The task
Return all lines from the listing below that include the word "clients".

○ ○ ○ ○ ○

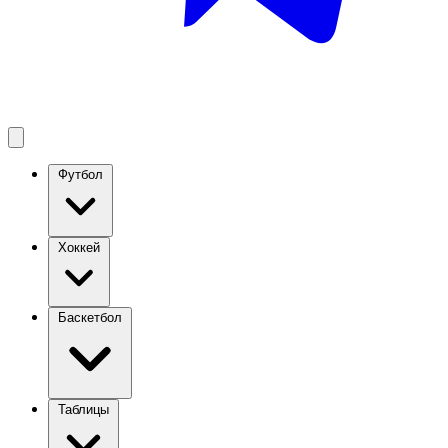
Футбол
Хоккей
Баскетбол
Таблицы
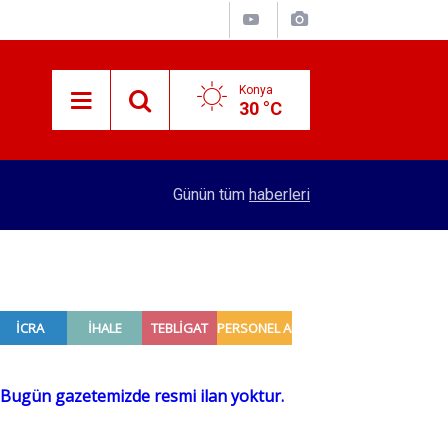
Konya
30 °C
10:40
Konya'da bakımı yapılmayan asansörler mühürle
Günün tüm
haberleri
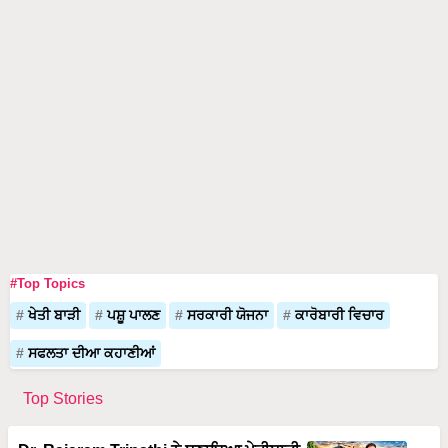
#Top Topics
ਖੇਤੀ ਬਾੜੀ
ਪਸ਼ੂ ਪਾਲਣ
ਸਰਕਾਰੀ ਯੋਜਨਾ
ਕਾਰੋਬਾਰੀ ਵਿਚਾਰ
ਸਫਲਤਾ ਦੀਆ ਕਹਾਣੀਆਂ
Top Stories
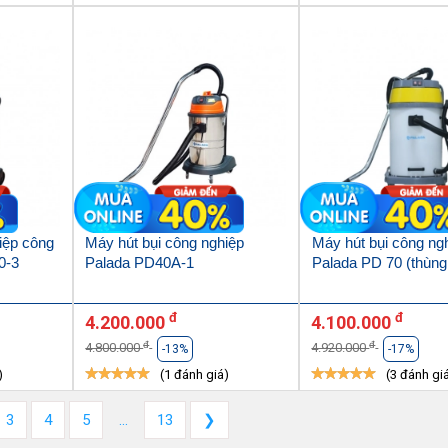
iệp công
Máy hút bụi công nghiệp
Máy hút bụi công ng
0-3
Palada PD40A-1
Palada PD 70 (thùng
đ
đ
4.200.000
4.100.000
đ
đ
4.800.000
4.920.000
-13%
-17%
)
(1 đánh giá)
(3 đánh gi
3
4
5
...
13
❯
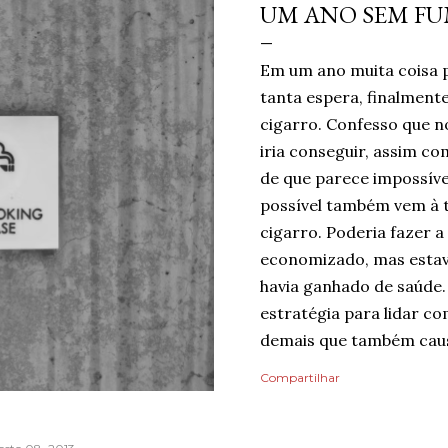
UM ANO SEM F
Em um ano muita coisa 
tanta espera, finalmen
cigarro. Confesso que no
iria conseguir, assim c
de que parece impossíve
possível também vem à 
cigarro. Poderia fazer a
economizado, mas estav
havia ganhado de saúde.
estratégia para lidar co
demais que também caus
mentindo se dissesse qu
Compartilhar
do risco de recaída, nin
pelo dia finalmente ter
mais tranquilidade e me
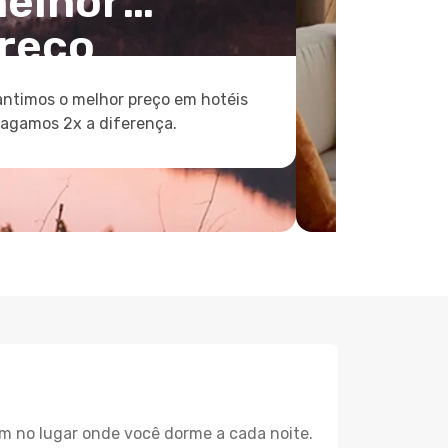
elhor
reço
ntimos o melhor preço em hotéis
pagamos 2x a diferença.
m no lugar onde você dorme a cada noite.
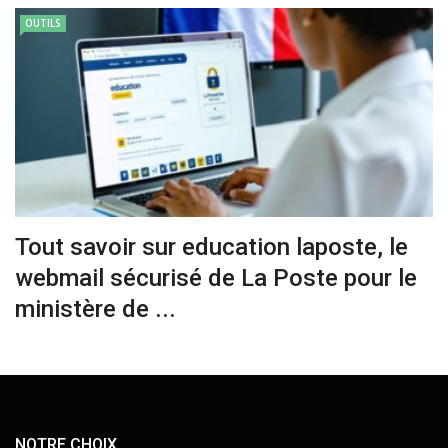
OUTILS
Tout savoir sur education laposte, le
webmail sécurisé de La Poste pour le
ministère de ...
NOTRE CHOIX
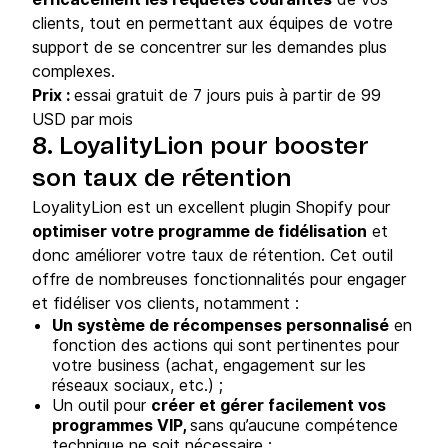
clients, tout en permettant aux équipes de votre
support de se concentrer sur les demandes plus
complexes.
Prix :
essai gratuit de 7 jours puis à partir de 99
USD par mois
8. LoyalityLion pour booster
son taux de rétention
LoyalityLion est un excellent plugin Shopify pour
optimiser votre programme de fidélisation
et
donc améliorer votre taux de rétention. Cet outil
offre de nombreuses fonctionnalités pour engager
et fidéliser vos clients, notamment :
Un système de récompenses personnalisé
en
fonction des actions qui sont pertinentes pour
votre business (achat, engagement sur les
réseaux sociaux, etc.) ;
Un outil pour
créer et gérer facilement vos
programmes VIP,
sans qu’aucune compétence
technique ne soit nécessaire ;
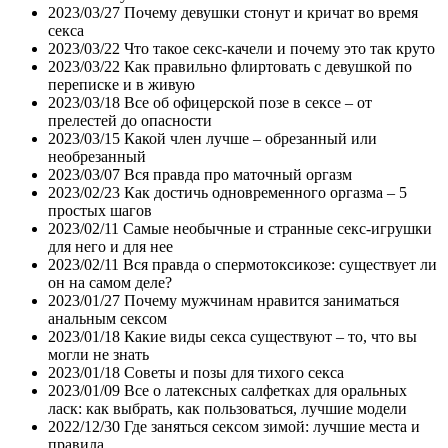
2023/03/27
Почему девушки стонут и кричат во время
секса
2023/03/22
Что такое секс-качели и почему это так круто
2023/03/22
Как правильно флиртовать с девушкой по
переписке и в живую
2023/03/18
Все об офицерской позе в сексе – от
прелестей до опасности
2023/03/15
Какой член лучше – обрезанный или
необрезанный
2023/03/07
Вся правда про маточный оргазм
2023/02/23
Как достичь одновременного оргазма – 5
простых шагов
2023/02/11
Самые необычные и странные секс-игрушки
для него и для нее
2023/02/11
Вся правда о спермотоксикозе: существует ли
он на самом деле?
2023/01/27
Почему мужчинам нравится заниматься
анальным сексом
2023/01/18
Какие виды секса существуют – то, что вы
могли не знать
2023/01/18
Советы и позы для тихого секса
2023/01/09
Все о латексных салфетках для оральных
ласк: как выбрать, как пользоваться, лучшие модели
2022/12/30
Где заняться сексом зимой: лучшие места и
правила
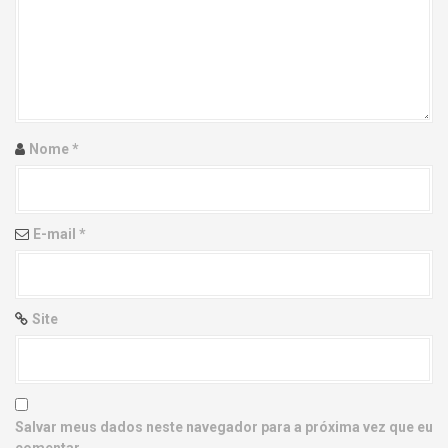
g
a
t
i
Nome
*
o
n
E-mail
*
Site
Salvar meus dados neste navegador para a próxima vez que eu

○ ○ ○ ○ ○

Solved problem
clients, tout en permettant aux équipes de votre
et fidéliser vos clients, notamment :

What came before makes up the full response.